When you call File.Delete
on a file which is already open with FileShare.Delete
- it will return without any errors and file will be marked for deletion (and will be deleted after all handles are closed). Any subsequent attempt to access such "deleted" file will throw access denied exception you observe in your example.

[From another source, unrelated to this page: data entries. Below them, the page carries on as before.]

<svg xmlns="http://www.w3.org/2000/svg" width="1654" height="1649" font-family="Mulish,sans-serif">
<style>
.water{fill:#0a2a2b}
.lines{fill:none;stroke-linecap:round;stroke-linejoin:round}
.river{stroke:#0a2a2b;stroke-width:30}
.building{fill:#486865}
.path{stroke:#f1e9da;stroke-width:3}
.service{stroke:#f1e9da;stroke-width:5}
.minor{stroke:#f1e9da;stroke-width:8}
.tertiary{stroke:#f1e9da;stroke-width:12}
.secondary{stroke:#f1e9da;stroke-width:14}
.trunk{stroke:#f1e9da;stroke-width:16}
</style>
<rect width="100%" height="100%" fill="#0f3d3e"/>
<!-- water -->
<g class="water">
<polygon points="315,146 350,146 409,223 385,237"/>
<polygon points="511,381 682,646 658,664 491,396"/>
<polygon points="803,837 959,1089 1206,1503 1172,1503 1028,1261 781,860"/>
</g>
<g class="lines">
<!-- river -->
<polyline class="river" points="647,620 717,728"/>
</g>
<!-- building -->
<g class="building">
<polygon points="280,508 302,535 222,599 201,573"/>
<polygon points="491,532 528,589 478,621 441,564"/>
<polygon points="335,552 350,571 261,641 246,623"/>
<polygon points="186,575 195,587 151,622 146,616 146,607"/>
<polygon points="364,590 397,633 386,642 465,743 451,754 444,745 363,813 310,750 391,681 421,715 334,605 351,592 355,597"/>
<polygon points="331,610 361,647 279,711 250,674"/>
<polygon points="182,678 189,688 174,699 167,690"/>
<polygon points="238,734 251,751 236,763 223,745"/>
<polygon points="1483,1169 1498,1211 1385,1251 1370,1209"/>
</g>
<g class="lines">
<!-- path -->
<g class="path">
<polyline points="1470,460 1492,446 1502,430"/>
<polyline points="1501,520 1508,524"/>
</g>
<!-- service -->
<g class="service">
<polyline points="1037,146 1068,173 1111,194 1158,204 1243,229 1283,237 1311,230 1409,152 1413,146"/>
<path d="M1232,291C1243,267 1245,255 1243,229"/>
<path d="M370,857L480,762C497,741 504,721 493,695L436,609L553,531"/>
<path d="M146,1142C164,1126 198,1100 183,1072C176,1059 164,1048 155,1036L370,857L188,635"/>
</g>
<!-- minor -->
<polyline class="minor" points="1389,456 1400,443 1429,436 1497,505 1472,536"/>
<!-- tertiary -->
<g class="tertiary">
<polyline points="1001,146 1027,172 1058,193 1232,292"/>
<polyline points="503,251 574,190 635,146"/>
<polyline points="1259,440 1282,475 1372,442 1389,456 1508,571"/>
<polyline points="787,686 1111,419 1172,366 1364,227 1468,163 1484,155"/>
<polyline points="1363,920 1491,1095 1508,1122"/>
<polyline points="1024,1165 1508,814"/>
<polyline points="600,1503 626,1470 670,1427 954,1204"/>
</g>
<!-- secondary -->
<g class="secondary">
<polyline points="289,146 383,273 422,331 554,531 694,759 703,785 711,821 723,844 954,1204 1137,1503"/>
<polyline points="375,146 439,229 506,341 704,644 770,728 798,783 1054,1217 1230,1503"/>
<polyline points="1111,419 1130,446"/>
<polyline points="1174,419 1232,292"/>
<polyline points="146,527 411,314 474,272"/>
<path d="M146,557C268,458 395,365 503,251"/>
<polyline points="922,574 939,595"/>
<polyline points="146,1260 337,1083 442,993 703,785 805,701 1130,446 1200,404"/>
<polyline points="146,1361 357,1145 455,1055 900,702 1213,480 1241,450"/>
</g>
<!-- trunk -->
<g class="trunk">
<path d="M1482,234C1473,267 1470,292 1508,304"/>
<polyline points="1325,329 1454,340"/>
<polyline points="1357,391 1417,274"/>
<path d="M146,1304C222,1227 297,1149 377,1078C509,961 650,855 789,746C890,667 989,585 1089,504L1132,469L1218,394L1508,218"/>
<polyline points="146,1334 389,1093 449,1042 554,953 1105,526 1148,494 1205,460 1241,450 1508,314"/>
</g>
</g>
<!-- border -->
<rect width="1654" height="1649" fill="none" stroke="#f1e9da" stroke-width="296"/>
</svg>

You can easily reproduce that with the following code:
static void Main(string[] args) {
var tmpFile = Path.GetTempFileName();
// file is now created
new Thread(() => {
using (var fs = new FileStream(tmpFile, FileMode.Open, FileAccess.Read, FileShare.ReadWrite | FileShare.Delete)) {
// open with permissive share mode, including FileShare.Delete
// and hold that handle for 5 seconds
Thread.Sleep(5000);
}
}).Start();
// wait a bit for thread above to grab a handle
Thread.Sleep(1000);
// delete, will return fine without any errors
File.Delete(tmpFile);
// attempt to create - will fail with access denied exception you have
using (var s = new StreamWriter(tmpFile)) {
s.Write("aaa");
}
Console.WriteLine("done");
Console.ReadLine();
}
Because you have no idea how long another process would hold a handle to file you are going to delete - I think all you can do is just check if file still exists after deletion and if yes - wait a bit and check again:
File.Delete(tmpFile);
while (File.Exists(tmpFile)) {
// obviously don't loop forever
// check for some time then throw exception
Thread.Sleep(100);
}
// in the example above it will loop for 4 seconds while
// handle is hold by another thread, then finally return
// and subsequent creation of new file will work fine without exceptions
Upvotes: 2
Reputation: 938
As Drag and Drop has commented, add .Close()
, it should really be called. Just to make sure the stream is closed.
If that doesn't do the trick, you could use random or increasing (1,2,3,...) file names, since they are temporary anyway. Queue these files and have a second thread try to delete them, until it succeeds.